When we divide the covariance by the product of the two standard deviations, we normalize covariance such that every pair of data sets will produce a value in the range [–1, +1]. The result is a measure of linear correlation that is easily interpreted and that allows for direct comparisons.
As is often the case in statistics, we need to make a distinction between a population and a sample. The symbol ρ denotes the Pearson correlation coefficient of a population. When we’re calculating the Pearson correlation of a sample, we use the letter r:
\[r_{xy}={\frac {\sum _{i=1}^{N}(x_{i}-{\bar {x}})(y_{i}-{\bar {y}})}{{\sqrt {\sum _{i=1}^{N}(x_{i}-{\bar {x}})^{2}}}{\sqrt {\sum _{i=1}^{N}(y_{i}-{\bar {y}})^{2}}}}}\]
Note that the 1/(N-1) terms cancel out. Also, you may not be familiar with the horizontal bar over X and Y: this is yet another method of denoting a mean, and it is used specifically for the mean of a sample rather than a population. The symbol μ denotes the population mean.
Spearman’s Correlation
As you may have read in a previous article, some statistical tests—called parametric tests—can be applied only to data that exhibit a sufficiently normal distribution. Pearson’s correlation coefficient is a parametric test, and consequently, if your data are not sufficiently normal, you need to consider a nonparametric alternative.

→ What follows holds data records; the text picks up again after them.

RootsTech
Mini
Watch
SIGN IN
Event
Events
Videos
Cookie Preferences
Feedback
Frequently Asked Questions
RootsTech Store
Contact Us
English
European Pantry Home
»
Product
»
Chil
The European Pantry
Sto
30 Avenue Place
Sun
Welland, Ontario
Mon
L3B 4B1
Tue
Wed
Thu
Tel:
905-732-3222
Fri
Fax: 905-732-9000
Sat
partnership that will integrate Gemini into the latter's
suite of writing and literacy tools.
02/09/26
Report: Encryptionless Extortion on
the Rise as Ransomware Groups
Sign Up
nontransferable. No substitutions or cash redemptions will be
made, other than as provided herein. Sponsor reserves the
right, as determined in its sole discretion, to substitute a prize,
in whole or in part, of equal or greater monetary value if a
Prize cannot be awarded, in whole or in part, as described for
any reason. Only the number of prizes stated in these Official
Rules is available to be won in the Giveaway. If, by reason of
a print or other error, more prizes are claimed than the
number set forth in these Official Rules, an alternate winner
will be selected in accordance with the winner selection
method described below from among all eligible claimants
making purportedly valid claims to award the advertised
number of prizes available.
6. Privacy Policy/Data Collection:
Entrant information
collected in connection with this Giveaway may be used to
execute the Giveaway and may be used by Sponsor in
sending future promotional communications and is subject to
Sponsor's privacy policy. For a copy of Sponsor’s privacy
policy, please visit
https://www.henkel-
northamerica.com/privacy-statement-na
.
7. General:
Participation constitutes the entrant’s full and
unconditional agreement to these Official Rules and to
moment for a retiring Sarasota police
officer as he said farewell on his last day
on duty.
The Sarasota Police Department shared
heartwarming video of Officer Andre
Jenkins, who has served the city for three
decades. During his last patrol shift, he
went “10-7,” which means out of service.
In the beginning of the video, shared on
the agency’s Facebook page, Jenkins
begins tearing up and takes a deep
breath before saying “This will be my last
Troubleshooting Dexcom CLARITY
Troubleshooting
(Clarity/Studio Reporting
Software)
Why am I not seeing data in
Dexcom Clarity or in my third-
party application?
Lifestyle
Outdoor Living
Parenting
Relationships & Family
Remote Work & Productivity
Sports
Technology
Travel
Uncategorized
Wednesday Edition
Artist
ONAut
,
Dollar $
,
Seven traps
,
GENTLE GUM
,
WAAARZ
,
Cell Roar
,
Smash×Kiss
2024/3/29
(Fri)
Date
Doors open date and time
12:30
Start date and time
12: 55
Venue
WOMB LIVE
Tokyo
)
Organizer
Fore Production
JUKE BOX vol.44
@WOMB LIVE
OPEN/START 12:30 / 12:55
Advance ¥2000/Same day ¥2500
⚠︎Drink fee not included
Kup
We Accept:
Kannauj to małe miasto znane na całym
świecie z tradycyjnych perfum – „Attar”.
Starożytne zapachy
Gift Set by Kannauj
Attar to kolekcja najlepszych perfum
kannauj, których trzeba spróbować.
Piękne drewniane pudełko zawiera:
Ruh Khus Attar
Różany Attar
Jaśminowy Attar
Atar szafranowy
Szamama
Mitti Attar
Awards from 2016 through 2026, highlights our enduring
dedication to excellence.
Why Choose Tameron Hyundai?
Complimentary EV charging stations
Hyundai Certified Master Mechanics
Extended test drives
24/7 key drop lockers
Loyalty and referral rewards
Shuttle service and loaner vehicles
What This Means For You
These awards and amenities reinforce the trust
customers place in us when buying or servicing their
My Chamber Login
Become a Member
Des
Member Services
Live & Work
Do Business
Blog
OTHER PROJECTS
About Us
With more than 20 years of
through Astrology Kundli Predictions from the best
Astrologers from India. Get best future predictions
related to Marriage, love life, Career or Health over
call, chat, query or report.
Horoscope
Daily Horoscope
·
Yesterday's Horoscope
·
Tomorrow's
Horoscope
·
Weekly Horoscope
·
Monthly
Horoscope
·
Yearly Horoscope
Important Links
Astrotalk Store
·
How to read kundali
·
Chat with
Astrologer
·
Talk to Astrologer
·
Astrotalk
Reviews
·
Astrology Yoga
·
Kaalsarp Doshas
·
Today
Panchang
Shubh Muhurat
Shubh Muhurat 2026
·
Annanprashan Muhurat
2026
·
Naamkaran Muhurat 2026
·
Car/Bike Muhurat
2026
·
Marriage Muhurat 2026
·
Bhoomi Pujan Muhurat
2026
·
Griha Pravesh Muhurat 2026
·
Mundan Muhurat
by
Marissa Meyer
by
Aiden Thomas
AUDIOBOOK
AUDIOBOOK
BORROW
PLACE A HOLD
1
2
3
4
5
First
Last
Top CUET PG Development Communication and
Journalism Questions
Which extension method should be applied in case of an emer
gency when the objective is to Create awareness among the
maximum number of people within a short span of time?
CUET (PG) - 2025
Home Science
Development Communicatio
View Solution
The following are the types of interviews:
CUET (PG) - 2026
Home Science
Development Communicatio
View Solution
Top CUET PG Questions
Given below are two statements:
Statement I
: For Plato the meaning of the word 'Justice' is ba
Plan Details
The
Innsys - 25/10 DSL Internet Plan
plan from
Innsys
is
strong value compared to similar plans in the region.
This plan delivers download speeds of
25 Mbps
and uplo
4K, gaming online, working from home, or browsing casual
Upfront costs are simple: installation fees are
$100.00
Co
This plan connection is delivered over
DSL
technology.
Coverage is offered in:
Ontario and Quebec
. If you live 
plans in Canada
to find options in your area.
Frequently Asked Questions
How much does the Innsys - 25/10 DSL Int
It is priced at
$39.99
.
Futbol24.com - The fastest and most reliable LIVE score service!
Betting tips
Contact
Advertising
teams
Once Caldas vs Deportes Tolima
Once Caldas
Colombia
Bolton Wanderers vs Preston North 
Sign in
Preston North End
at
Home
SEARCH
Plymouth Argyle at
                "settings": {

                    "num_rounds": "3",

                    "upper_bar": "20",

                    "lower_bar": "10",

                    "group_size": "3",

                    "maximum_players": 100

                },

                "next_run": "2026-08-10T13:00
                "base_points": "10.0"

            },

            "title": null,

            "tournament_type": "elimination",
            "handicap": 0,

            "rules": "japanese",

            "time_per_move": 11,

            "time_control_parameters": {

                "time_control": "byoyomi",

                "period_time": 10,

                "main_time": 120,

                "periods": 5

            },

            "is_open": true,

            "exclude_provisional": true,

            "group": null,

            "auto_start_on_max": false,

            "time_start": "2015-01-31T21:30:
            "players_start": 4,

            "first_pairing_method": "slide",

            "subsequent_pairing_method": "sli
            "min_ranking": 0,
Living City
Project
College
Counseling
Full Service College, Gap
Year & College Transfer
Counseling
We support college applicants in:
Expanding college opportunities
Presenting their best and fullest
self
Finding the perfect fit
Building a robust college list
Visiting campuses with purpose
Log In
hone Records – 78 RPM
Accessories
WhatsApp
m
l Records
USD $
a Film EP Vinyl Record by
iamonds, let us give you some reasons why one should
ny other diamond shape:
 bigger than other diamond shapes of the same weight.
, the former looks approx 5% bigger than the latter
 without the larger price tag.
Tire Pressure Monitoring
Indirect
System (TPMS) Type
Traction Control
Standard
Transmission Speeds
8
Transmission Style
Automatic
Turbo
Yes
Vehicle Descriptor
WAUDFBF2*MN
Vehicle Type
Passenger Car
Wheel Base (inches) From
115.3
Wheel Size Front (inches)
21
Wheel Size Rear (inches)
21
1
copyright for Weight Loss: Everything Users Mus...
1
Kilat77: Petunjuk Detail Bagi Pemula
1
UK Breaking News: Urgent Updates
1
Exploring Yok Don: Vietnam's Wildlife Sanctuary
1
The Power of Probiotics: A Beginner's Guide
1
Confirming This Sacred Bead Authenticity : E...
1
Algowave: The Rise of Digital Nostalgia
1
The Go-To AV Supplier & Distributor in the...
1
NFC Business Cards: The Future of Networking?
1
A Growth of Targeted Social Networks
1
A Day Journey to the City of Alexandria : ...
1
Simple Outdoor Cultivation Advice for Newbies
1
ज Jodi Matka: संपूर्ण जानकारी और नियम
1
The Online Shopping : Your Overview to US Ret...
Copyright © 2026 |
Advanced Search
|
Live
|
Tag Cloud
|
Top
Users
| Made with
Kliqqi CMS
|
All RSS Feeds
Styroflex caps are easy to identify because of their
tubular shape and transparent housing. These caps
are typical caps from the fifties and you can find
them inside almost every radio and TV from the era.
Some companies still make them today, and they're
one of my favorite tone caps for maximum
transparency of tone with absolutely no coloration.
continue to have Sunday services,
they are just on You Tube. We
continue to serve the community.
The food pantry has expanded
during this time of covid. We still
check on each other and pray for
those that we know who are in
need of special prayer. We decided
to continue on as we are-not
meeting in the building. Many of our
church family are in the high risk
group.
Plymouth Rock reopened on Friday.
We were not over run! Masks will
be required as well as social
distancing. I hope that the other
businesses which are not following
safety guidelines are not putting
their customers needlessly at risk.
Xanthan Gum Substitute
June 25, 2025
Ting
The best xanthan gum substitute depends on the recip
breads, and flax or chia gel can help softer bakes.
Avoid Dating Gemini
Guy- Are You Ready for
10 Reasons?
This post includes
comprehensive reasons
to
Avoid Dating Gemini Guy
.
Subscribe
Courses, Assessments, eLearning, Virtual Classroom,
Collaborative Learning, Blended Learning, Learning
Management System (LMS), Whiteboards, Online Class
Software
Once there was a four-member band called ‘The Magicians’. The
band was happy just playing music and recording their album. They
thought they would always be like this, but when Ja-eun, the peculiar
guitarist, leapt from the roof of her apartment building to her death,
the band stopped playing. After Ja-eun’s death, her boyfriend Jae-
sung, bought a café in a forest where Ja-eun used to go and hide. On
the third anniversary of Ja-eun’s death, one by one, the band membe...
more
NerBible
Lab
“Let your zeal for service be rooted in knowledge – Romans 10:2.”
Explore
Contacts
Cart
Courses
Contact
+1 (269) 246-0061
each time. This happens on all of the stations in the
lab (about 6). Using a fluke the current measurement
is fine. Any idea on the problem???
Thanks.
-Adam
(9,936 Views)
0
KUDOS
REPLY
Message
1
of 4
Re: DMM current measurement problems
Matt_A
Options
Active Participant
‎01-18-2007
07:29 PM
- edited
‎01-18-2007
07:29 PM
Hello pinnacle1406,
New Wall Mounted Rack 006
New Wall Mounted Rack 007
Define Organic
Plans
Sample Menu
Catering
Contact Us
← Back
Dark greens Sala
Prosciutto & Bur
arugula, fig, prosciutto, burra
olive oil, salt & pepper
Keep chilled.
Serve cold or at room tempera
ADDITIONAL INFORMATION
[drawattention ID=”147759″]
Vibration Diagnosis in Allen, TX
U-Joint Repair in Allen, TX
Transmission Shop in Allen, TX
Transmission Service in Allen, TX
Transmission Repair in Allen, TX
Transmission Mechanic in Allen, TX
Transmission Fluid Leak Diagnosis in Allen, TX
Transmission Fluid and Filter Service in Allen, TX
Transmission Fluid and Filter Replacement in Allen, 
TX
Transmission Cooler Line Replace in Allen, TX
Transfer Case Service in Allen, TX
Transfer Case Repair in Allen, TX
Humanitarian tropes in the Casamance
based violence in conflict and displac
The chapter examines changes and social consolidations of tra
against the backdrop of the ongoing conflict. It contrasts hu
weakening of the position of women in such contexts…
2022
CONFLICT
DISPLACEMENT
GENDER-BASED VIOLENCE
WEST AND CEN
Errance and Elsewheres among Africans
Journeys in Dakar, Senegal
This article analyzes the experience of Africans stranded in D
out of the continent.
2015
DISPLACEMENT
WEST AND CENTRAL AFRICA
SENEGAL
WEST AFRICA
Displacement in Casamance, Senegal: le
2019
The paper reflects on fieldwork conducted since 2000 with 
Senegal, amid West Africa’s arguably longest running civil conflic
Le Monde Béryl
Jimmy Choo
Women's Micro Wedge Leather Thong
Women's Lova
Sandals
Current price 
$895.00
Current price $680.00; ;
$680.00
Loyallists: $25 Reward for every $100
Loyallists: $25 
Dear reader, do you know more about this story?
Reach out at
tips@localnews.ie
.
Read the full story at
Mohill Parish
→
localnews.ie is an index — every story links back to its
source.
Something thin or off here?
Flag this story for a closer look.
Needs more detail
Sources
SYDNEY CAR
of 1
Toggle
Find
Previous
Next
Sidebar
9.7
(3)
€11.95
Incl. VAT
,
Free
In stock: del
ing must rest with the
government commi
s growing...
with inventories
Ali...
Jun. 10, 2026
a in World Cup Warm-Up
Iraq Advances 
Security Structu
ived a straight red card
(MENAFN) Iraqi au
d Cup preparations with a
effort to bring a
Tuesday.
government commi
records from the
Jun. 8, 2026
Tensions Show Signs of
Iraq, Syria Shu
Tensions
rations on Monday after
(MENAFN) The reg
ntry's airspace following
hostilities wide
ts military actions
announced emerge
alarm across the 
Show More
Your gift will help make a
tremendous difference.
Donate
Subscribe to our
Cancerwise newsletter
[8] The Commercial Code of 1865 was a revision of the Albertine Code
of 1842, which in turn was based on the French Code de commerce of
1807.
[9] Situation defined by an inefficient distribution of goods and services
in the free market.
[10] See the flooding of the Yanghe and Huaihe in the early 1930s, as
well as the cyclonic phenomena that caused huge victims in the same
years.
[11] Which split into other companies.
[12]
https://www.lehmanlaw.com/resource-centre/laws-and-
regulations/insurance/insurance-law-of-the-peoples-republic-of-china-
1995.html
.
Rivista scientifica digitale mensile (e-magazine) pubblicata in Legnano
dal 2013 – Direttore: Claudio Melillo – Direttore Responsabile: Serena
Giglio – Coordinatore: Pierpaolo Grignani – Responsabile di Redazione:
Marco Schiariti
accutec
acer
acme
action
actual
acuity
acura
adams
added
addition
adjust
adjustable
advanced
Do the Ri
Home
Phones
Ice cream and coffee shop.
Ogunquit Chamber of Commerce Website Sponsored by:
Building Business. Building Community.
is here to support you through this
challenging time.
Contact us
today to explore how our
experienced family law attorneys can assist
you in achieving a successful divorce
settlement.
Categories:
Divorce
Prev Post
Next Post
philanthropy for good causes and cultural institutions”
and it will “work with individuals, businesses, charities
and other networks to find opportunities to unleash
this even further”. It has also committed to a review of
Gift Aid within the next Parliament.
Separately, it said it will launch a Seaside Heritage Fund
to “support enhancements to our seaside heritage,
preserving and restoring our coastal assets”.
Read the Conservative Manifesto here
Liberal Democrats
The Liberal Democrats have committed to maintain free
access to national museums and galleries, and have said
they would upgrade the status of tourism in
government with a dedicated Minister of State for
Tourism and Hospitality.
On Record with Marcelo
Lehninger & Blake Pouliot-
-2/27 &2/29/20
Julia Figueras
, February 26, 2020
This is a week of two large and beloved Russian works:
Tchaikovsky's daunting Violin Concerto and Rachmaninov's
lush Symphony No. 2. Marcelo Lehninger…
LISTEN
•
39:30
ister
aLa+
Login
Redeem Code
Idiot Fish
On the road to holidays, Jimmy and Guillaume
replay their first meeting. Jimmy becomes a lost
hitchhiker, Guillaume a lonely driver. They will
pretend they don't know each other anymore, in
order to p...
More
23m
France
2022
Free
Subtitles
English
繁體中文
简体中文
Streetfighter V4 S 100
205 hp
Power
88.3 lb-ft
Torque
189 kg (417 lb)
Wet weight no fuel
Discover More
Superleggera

The nonparametric version of Pearson’s correlation coefficient is called Spearman’s rank correlation coefficient. The formula is the same, but it’s applied to rank variables and quantifies monotonic correlation instead of linear correlation.
Conclusion
Pearson’s correlation coefficient is a valuable and widely-used statistical measure that helps to reveal meaningful and potentially causal relationships between variables. It’s essential for empirical research, and it may even come in handy someday when you’re troubleshooting an electronic system.